What the task asks
Give only a number in reply. It should be how many lines in the records contain the string "none".

Extracted information
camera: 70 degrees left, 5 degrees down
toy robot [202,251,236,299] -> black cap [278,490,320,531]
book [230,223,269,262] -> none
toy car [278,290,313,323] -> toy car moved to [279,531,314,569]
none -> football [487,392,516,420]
---
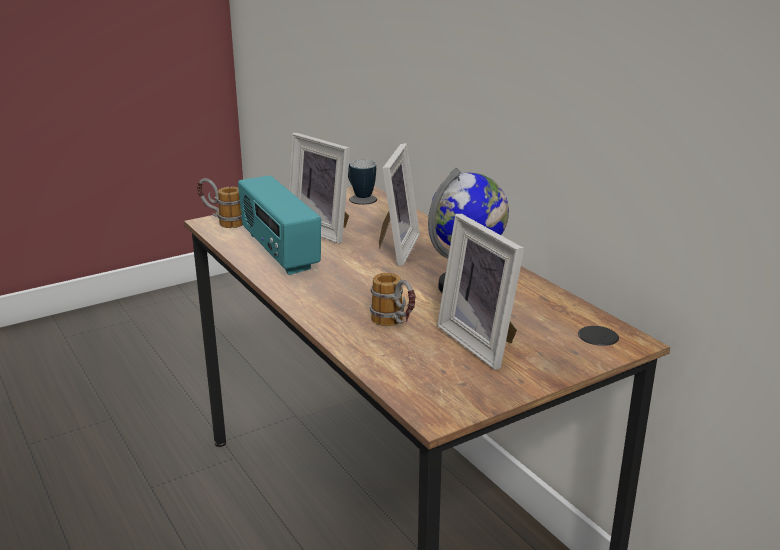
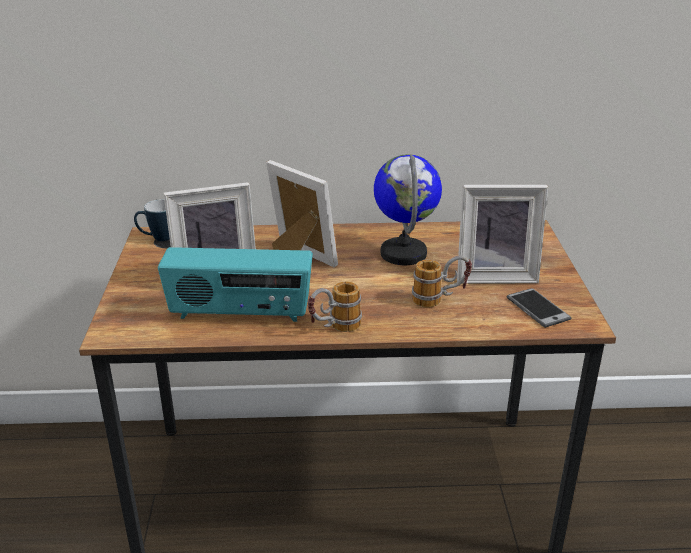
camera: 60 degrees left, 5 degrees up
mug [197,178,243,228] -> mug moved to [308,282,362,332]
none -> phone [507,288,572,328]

Answer space
3